▸ **What is needed**
Up to and including the line that holds "right shoulder: (961, 716)", print the data exactly from its first line; do not print the pictures.
Data to examine Block Start
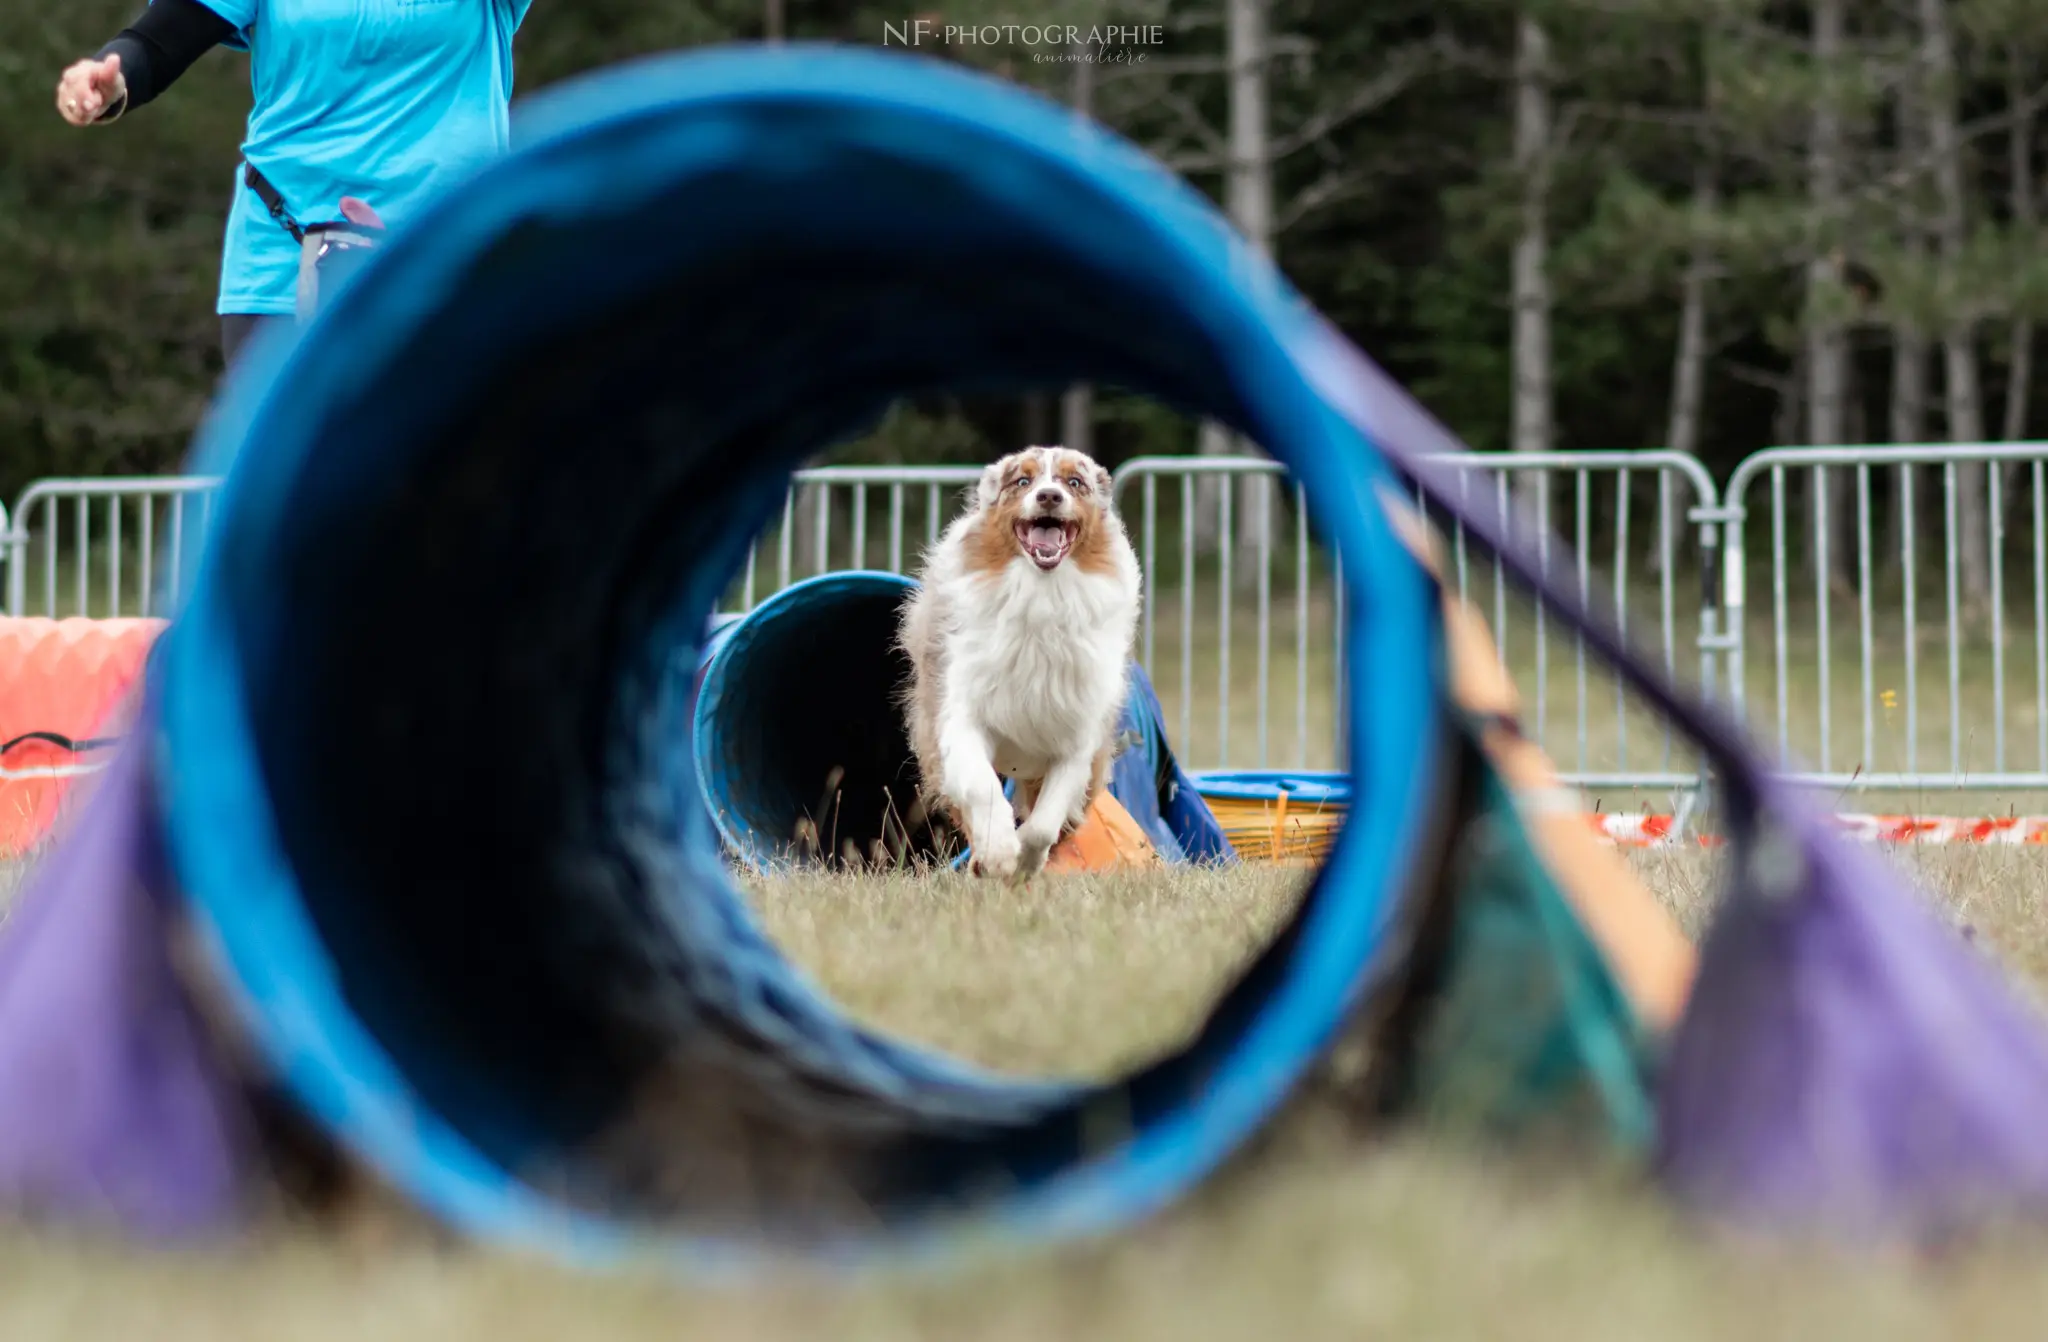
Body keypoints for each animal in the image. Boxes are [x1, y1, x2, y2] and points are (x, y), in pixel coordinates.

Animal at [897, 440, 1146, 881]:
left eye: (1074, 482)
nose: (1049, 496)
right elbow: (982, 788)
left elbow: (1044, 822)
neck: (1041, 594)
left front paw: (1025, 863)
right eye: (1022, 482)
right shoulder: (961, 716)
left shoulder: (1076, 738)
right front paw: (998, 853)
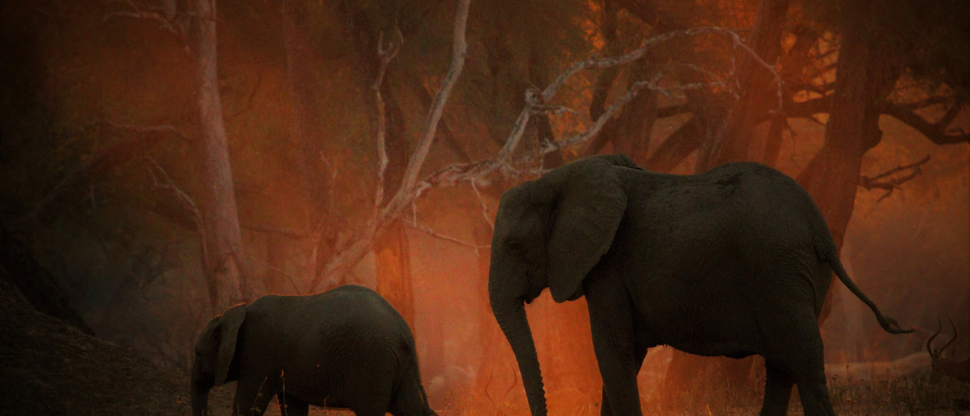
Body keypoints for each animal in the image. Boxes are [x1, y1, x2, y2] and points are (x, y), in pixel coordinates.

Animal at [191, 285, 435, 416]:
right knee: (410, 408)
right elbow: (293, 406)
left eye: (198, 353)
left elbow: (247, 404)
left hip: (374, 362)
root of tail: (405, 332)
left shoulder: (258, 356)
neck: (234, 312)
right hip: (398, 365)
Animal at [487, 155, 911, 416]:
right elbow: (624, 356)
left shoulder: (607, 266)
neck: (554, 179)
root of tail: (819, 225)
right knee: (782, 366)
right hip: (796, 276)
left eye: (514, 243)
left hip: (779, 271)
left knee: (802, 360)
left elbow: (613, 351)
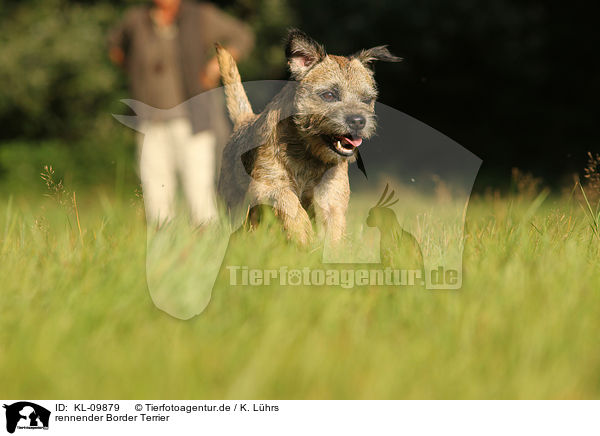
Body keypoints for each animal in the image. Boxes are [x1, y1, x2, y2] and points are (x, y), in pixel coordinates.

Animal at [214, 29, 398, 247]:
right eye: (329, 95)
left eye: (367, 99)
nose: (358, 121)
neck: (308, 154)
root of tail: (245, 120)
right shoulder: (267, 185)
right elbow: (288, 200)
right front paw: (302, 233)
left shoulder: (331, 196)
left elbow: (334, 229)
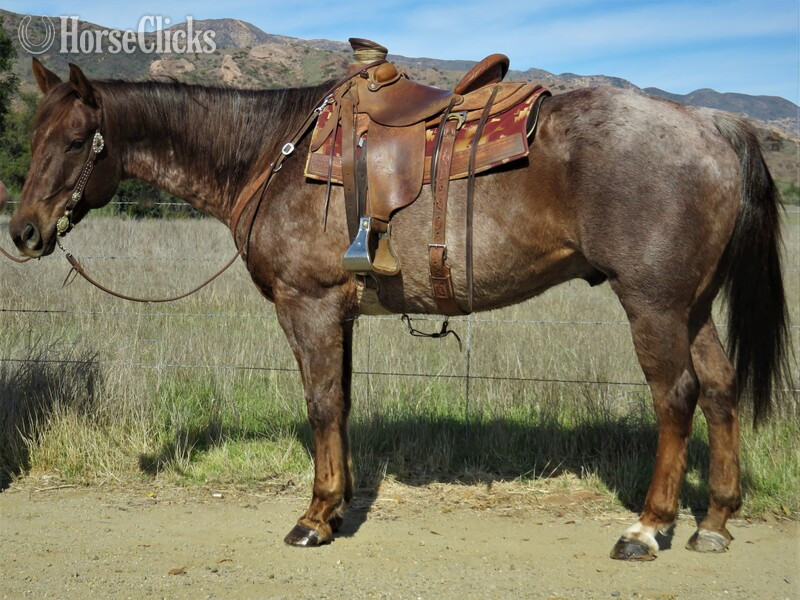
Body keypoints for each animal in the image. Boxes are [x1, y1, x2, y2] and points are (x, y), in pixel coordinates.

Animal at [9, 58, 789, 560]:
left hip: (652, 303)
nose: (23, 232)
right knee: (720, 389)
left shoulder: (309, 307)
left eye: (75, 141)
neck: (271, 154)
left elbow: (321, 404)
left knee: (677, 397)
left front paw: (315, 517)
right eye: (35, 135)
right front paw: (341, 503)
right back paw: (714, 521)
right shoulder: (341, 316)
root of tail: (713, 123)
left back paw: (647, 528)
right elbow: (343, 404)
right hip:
Data to examine Block End
▸ **Result of the task**
Body keypoints for each animal in the image. Boxes are [x1, y1, x2, y2] and points are (x, y), in pixel coordinates.

Animal at [897, 440, 1146, 881]:
left eye: (1074, 482)
nose: (1049, 496)
right elbow: (982, 788)
left elbow: (1044, 822)
neck: (1041, 594)
left front paw: (1025, 863)
right eye: (1022, 482)
right shoulder: (961, 716)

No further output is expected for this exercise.